Freedom of movement will cease in the UK in January 2021, and at that time criminals from the EU, will be treated in the same way as criminals from any country in the world, at the moment the cases of EU citizens can only be deported on a case by case basis.
The document released today states: “A robust and consistent approach to applying the UK criminality thresholds for the refusal of entry, permission to remain in the UK, deportation and exclusion, to EU and non-EU citizens, will be taken as part of the Points-Based System,” and continues: “Where the 12-month criminality deportation threshold is not met, a foreign criminal will still be considered for deportation where it is conducive to the public good, including where they have serious or persistent criminality.

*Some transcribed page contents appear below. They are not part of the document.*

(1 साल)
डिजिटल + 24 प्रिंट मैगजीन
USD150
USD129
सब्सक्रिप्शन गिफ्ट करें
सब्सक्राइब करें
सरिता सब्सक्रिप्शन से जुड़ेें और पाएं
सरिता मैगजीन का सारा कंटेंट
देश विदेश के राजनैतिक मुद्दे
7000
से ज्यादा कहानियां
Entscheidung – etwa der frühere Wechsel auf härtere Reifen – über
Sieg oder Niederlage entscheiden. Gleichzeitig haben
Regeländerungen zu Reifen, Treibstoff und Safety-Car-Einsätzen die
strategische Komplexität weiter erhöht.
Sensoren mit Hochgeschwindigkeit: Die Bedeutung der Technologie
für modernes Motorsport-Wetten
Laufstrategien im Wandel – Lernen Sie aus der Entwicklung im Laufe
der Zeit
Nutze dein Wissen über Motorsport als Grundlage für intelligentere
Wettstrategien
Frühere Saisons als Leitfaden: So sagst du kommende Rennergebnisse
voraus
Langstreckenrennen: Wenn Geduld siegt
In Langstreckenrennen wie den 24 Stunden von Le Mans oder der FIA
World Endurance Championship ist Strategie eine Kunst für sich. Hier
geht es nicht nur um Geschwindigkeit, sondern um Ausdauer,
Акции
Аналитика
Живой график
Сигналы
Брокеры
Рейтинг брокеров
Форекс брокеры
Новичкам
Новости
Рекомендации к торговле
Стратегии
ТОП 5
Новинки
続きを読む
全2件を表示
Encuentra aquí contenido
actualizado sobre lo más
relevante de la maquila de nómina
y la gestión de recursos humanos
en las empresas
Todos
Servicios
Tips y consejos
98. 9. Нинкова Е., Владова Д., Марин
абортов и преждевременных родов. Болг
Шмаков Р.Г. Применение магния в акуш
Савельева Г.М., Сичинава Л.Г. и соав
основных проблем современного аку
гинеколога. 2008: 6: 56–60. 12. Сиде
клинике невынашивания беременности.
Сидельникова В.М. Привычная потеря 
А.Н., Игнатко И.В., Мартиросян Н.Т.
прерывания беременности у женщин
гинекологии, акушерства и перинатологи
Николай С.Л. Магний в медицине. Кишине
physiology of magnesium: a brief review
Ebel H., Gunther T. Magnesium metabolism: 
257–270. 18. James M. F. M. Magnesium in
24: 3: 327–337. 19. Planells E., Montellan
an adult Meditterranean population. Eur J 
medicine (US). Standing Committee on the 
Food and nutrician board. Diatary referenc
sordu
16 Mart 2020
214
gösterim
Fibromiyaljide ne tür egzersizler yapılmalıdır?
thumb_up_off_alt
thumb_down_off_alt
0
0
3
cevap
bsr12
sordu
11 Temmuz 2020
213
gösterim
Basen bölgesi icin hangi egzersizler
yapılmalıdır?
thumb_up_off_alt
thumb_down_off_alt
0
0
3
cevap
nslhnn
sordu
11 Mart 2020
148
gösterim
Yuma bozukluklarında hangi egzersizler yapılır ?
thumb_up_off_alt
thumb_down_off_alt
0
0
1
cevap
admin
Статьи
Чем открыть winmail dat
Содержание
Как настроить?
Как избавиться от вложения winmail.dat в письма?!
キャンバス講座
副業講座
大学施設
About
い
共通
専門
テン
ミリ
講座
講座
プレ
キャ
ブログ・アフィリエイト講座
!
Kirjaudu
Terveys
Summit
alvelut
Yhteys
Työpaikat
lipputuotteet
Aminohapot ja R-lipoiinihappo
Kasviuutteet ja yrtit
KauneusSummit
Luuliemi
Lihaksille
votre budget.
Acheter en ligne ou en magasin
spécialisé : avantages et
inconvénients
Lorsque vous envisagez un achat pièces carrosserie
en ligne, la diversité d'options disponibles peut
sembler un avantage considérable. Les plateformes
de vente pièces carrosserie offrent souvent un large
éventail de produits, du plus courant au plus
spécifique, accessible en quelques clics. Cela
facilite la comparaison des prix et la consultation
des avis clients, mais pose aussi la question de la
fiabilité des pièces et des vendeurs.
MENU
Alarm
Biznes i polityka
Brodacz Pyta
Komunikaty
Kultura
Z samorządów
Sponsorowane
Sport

“For EU citizens who are protected by the Withdrawal Agreement or the UK’s domestic implementation of the withdrawal agreements, the tougher UK criminality thresholds will apply to conduct committed after the end of the transition period.
“The EU public policy, public security or public health test will continue to apply to their conduct committed before the end of the transition period.”
The rules will apply to those who have a sentence of more than 12 months, and have committed crimes of violence, or are persistent offenders.